Neue Westfälische (Bielefeld): KOMMENTAR Das Bürgervotum zu Stuttgart 21 und die Folgen Hermanns neue Schlacht MATTHIAS BUNGEROTH
Bielefeld (ots)
So hat sich Winfried Hermann, bekennender Bahnfan und ebenso streitbarer Gegner des Bahnhofs-Großprojektes Stuttgart 21, das nicht vorgestellt. Jetzt muss der grüne Verkehrsminister Baden-Württembergs genau das Projekt umsetzen, das er lange Zeit bis aufs Messer bekämpft hat. Eine "krachende Niederlage" nennen das politische Beobachter wohl. Mit exakt den gleichen Worten kommentierte Hamburgs Grünenchefin Katharina Fegebank Ende September 2008 den Umstand, dass die grüne Umweltsenatorin Anja Hajduk das in der Hansestadt umstrittene Kohlekraftwerk Moorburg genehmigte - wenn auch unter Auflagen. Der Vorgängersenat unter Ole von Beust (CDU) hatte die Weichen fürs Kraftwerk gestellt, ein Gericht die Pläne bestätigt. Der grünen Senatorin und erklärten Kraftwerksgegnerin blieb keine andere Wahl als die Pläne umzusetzen. Der Grundsatz "Pacta sunt servanda" (Verträge sind einzuhalten) gilt nun auch für Winfried Hermann. Das Projekt Stuttgart 21 ist rechtsstaatlich einwandfrei auf den Weg gebracht worden und hat im Bürgerentscheid zudem eine glatte Mehrheit bekommen. Das Beispiel Hajduk zeigt, dass ein Rücktritt Hermanns deshalb nun kein Automatismus sein muss. Allerdings wird der Verkehrsminister beweisen müssen, was es heißt, dass er den Bau des unterirdischen, 4,5 Milliarden teuren Bahnhofs nun "konstruktiv und kritisch" begleiten will.
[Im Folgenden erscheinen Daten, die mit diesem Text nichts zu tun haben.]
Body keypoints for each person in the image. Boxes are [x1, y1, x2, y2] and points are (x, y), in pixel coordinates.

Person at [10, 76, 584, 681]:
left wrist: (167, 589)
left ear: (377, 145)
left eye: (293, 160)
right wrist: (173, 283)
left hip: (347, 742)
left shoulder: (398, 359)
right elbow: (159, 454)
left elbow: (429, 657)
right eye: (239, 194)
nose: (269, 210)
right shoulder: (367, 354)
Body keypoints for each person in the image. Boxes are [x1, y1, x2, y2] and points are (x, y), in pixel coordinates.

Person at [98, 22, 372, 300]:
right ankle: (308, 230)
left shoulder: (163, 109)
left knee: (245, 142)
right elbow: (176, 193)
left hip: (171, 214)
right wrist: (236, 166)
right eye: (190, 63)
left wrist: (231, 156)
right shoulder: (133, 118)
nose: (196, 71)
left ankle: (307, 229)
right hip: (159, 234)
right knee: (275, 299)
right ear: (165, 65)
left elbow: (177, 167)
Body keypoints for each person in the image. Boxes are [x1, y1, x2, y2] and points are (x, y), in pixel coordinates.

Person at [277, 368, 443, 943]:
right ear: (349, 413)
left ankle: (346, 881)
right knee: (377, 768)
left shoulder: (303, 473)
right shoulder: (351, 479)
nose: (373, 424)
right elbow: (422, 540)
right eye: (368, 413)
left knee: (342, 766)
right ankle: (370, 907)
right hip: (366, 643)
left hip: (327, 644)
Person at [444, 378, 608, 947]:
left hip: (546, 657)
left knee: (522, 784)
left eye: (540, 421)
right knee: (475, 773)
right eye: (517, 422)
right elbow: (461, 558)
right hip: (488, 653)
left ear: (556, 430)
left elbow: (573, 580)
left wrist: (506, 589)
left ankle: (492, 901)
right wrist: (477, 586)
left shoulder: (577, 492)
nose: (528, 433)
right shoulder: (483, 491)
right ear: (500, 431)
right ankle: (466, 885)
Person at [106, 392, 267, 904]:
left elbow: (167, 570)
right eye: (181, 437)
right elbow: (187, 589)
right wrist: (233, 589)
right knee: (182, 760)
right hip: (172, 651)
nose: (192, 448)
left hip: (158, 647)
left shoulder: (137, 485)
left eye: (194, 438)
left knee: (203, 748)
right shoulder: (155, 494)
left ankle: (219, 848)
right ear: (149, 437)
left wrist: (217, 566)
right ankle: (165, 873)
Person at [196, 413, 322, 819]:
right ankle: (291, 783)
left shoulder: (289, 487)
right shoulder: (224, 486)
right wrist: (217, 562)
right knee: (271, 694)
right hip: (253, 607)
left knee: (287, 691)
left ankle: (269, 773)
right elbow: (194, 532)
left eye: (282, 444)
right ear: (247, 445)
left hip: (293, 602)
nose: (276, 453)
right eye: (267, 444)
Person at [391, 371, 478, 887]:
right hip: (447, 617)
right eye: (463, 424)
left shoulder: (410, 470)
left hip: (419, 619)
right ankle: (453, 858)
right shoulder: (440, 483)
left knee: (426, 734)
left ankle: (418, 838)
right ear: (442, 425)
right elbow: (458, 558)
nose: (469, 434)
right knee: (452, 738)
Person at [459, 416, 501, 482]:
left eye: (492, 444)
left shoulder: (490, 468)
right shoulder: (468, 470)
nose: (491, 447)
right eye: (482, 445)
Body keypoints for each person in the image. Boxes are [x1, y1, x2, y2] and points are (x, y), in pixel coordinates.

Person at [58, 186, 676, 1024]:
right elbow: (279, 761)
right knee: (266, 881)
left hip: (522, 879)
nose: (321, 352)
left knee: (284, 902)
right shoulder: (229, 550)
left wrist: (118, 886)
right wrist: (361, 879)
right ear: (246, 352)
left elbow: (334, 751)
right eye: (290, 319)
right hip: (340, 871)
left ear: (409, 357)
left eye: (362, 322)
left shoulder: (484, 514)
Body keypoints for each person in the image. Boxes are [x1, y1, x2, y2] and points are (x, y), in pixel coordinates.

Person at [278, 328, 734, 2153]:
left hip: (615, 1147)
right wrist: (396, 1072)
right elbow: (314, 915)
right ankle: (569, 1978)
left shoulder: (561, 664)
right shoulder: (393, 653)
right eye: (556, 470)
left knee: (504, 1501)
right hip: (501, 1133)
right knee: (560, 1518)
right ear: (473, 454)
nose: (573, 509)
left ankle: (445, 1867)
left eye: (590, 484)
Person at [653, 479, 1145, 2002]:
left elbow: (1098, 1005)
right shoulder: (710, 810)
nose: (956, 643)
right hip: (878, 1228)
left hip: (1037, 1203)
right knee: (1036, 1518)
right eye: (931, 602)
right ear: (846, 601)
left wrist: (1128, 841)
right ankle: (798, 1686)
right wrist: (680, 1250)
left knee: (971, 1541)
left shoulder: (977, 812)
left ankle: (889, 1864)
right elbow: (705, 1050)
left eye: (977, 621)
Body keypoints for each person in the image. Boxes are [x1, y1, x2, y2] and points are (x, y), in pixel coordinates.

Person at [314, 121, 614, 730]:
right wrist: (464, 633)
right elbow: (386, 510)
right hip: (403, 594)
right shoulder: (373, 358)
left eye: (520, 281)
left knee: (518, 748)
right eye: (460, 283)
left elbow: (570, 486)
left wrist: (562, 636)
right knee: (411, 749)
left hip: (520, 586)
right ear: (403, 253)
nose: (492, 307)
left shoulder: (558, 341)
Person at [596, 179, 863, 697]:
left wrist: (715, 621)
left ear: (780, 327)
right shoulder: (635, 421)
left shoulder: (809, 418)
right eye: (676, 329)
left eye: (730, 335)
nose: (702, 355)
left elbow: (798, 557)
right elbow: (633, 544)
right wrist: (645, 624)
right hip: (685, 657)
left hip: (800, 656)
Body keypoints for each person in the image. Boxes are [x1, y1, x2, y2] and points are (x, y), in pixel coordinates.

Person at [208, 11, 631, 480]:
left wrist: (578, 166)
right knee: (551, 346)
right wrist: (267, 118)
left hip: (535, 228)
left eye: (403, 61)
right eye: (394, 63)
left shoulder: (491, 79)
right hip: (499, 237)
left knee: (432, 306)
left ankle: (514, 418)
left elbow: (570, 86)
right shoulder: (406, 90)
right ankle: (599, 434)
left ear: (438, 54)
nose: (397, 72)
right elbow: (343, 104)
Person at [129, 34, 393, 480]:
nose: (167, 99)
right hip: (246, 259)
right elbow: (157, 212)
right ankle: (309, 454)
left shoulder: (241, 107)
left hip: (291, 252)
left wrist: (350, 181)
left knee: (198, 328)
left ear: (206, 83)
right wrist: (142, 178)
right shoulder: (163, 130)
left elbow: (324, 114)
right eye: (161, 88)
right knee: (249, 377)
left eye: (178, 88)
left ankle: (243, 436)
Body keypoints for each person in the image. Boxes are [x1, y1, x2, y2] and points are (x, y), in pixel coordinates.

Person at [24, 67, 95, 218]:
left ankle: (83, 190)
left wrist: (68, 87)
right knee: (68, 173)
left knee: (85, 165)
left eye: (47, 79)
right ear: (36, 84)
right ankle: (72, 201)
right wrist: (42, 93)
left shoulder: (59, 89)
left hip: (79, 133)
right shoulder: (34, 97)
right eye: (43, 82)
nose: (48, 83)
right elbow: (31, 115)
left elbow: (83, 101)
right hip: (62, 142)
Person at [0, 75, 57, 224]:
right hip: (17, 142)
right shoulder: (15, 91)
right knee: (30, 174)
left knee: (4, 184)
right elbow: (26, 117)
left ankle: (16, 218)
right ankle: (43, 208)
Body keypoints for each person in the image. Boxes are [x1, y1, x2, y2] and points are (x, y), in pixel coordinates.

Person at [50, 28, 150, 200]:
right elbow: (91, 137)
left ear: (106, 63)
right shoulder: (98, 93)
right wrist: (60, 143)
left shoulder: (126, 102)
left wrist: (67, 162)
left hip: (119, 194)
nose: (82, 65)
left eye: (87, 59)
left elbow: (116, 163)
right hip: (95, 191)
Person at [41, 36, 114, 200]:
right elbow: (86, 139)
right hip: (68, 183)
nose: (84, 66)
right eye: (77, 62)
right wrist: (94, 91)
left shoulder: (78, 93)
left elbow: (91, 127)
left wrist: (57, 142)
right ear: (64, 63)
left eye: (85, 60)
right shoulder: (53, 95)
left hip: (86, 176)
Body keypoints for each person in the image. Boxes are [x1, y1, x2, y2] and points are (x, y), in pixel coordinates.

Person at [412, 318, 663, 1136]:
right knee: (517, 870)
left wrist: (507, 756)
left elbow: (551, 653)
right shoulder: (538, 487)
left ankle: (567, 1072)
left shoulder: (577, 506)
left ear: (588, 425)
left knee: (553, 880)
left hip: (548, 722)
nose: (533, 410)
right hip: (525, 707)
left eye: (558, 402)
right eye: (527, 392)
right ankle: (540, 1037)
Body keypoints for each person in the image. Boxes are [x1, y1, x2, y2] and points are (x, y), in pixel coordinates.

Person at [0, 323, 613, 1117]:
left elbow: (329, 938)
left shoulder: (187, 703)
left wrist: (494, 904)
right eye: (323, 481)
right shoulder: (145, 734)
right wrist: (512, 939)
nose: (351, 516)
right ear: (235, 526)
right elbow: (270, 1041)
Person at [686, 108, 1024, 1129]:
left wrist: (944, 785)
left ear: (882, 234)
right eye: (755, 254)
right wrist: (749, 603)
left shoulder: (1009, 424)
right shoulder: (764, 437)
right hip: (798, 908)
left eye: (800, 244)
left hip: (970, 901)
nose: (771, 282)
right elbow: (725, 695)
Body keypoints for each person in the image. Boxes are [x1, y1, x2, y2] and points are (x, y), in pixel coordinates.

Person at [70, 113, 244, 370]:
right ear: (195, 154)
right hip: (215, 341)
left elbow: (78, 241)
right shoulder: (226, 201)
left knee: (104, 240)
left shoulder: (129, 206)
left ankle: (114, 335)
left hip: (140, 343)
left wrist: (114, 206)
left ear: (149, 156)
Er kann es sich, auch wegen des Friedens in der Koalition mit der SPD, die das Projekt stets befürwortete, nicht leisten, es aus dem Ministerium heraus zu torpedieren. Ob Stuttgart 21, wie Befürworter sagen, "das neue Herz Europas" oder ein milliardenschweres Leuchtturmprojekt wird, das der Bahn aus der Fläche Geld abzieht, mit dem sie dutzende kleinerer und mittlerer Bahnhöfe sanieren könnte - diese Frage wird die Zukunft beantworten.